■ **Aim of the task**:
Put all of the material below into a two-column CSV with the headers instruction and output. Give one row for each instruction with its answer, put each in a single quoted field with line breaks changed to spaces, and leave the pictures out.

■ **Data**:
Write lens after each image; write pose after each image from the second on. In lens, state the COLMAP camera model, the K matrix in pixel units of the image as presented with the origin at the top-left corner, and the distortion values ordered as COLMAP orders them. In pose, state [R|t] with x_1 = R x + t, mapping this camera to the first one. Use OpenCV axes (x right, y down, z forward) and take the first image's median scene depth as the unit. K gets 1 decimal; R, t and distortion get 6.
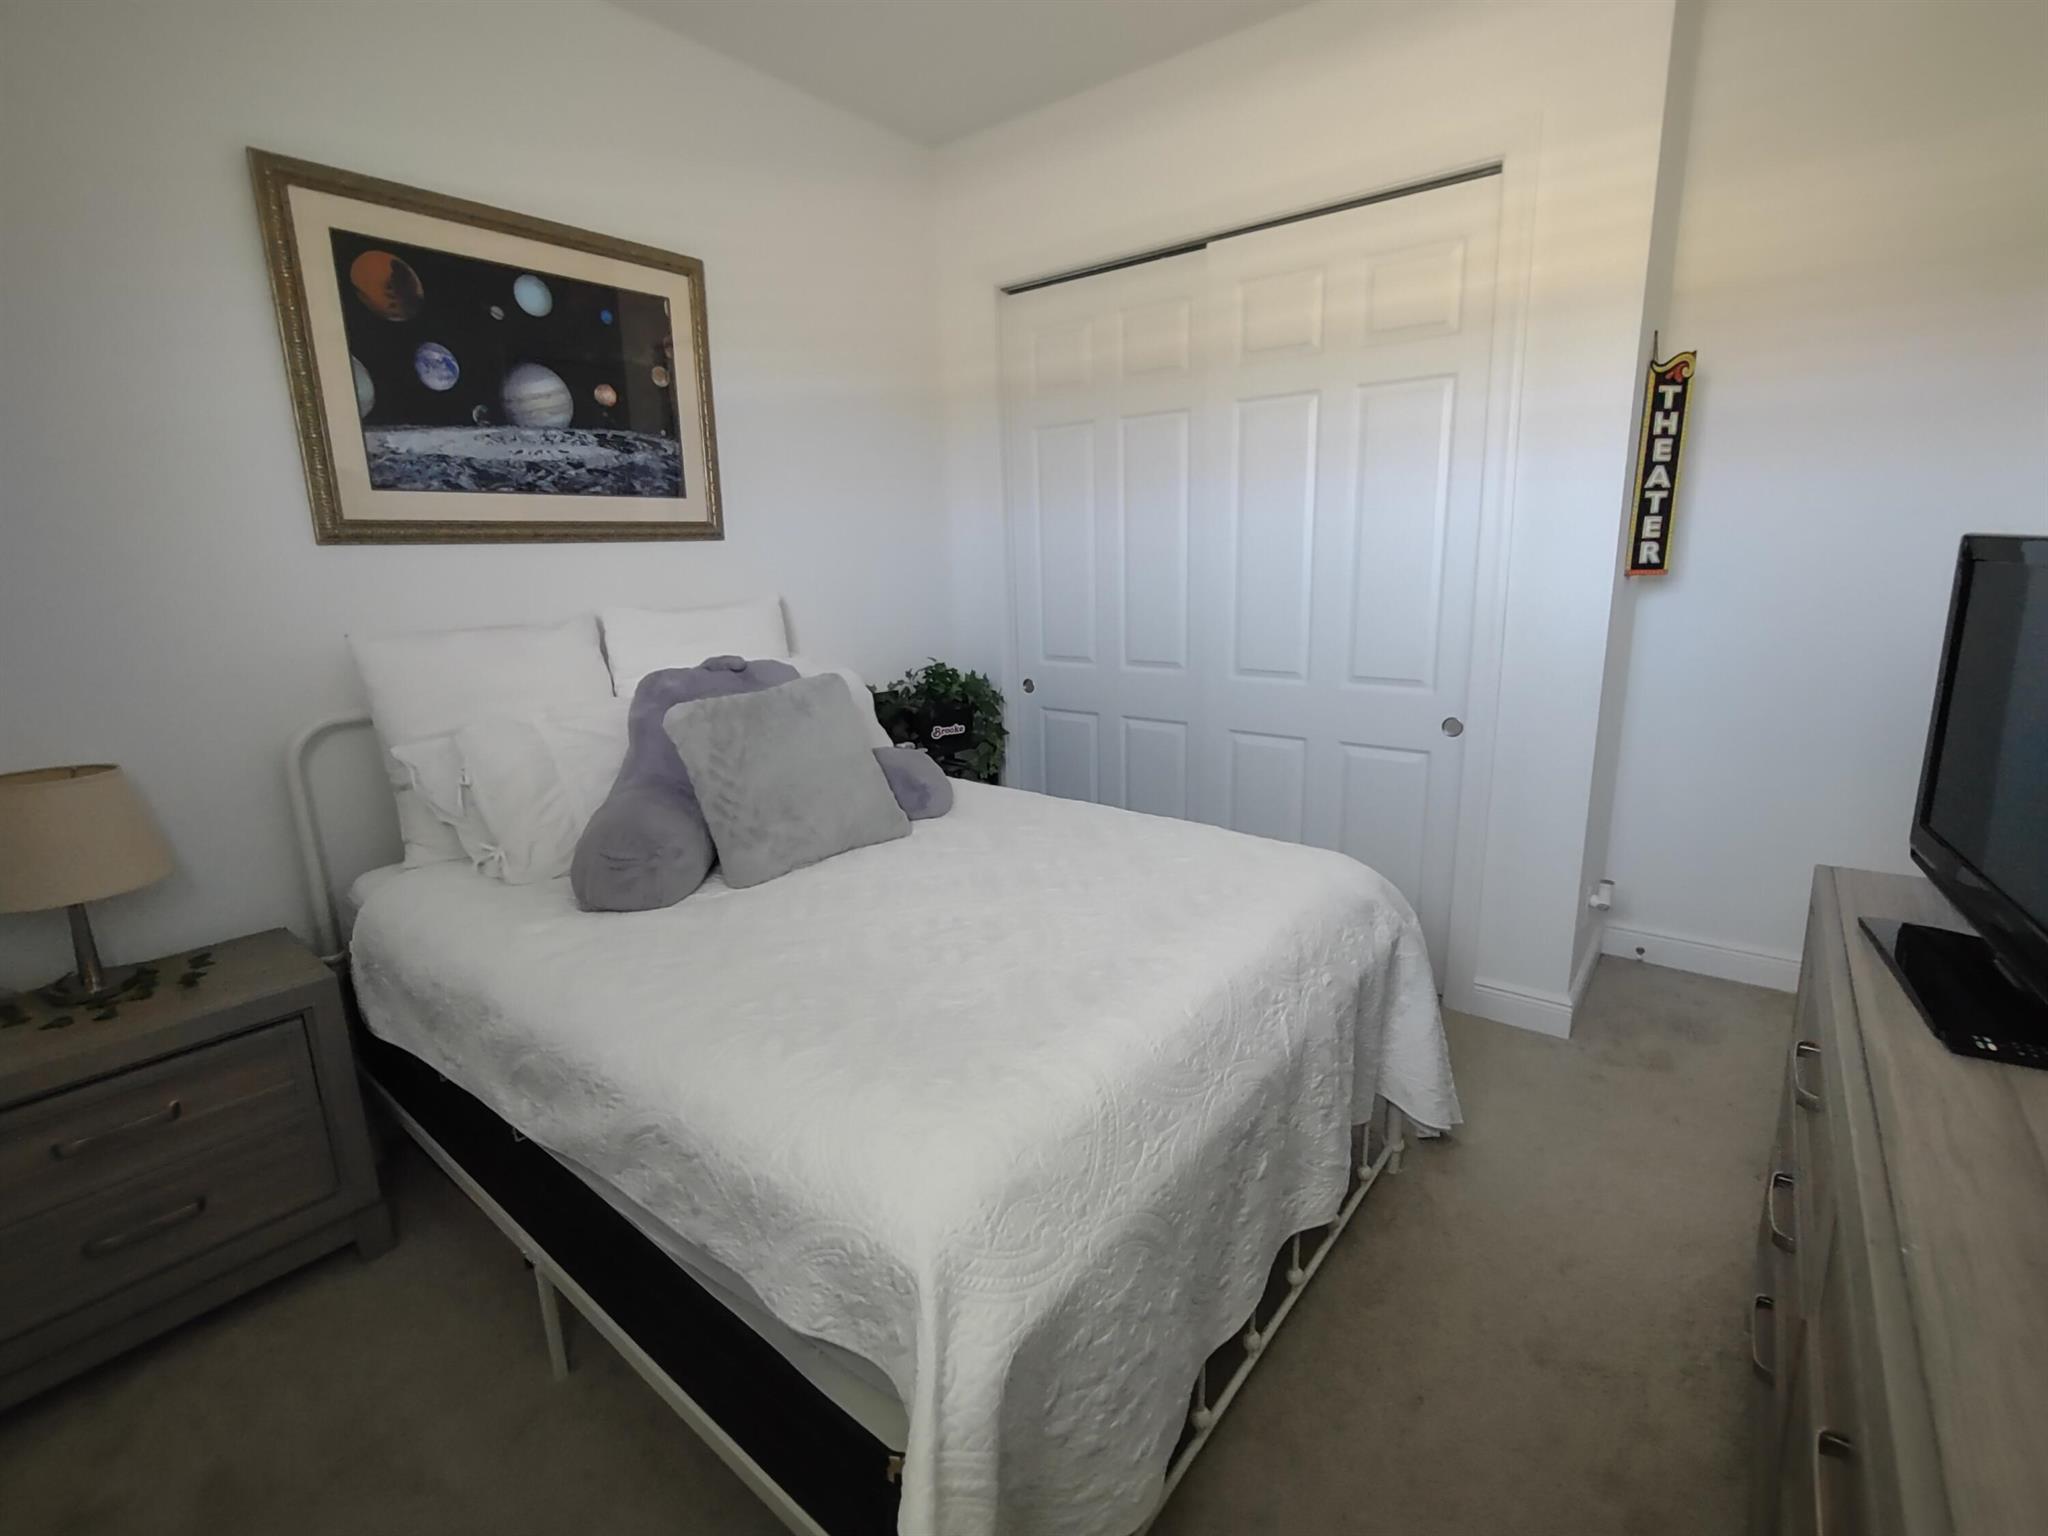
lens RADIAL K [[933.5, 0, 1017.6], [0, 933.5, 765.1], [0, 0, 1]] dist [-0.000795, 0.000149]
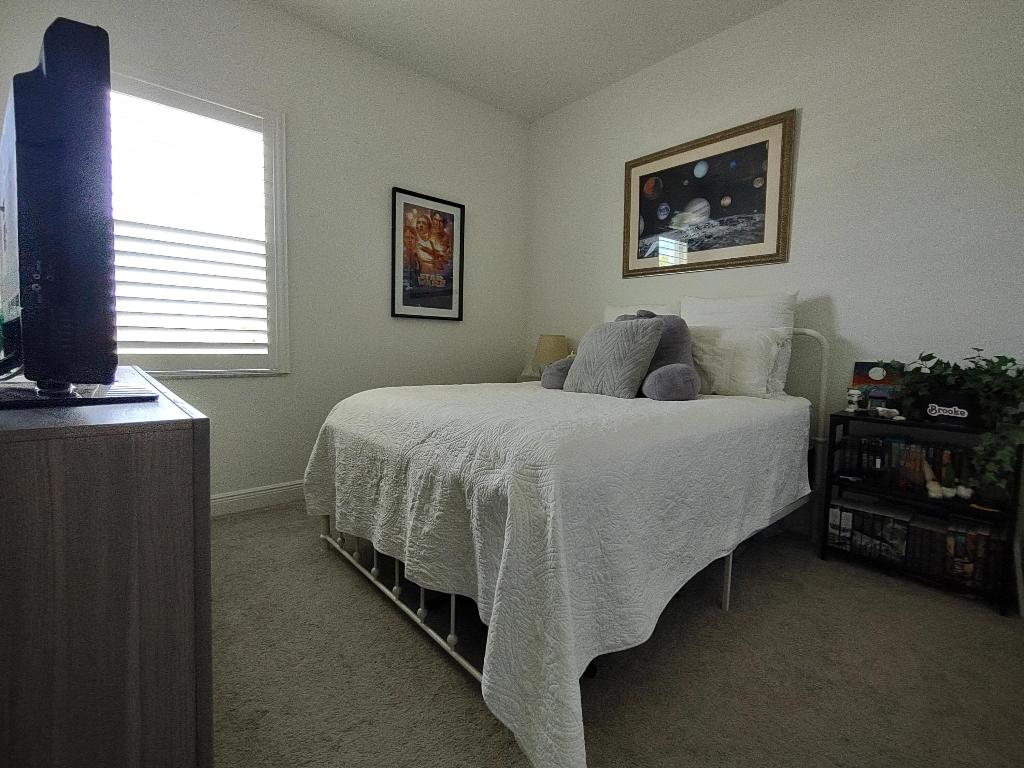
lens RADIAL K [[466.8, 0, 516.1], [0, 466.8, 380.9], [0, 0, 1]] dist [-0.000795, 0.000149]
pose [[-0.167644, 0.112107, -0.979453, 0.730911], [-0.234991, 0.960332, 0.150140, -0.046256], [0.957431, 0.255333, -0.134649, 0.778650]]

■ **Answer box**:
instruction,output
"Write lens after each image; write pose after each image from the second on. In lens, state the COLMAP camera model, the K matrix in pixel units of the image as presented with the origin at the top-left corner, and the distortion values ordered as COLMAP orders them. In pose, state [R|t] with x_1 = R x + t, mapping this camera to the first one. Use OpenCV axes (x right, y down, z forward) and take the first image's median scene depth as the unit. K gets 1 decimal; R, t and distortion get 6.","lens RADIAL K [[933.5, 0, 1017.6], [0, 933.5, 765.1], [0, 0, 1]] dist [-0.000795, 0.000149] lens RADIAL K [[466.8, 0, 516.1], [0, 466.8, 380.9], [0, 0, 1]] dist [-0.000795, 0.000149] pose [[-0.167644, 0.112107, -0.979453, 0.730911], [-0.234991, 0.960332, 0.150140, -0.046256], [0.957431, 0.255333, -0.134649, 0.778650]]"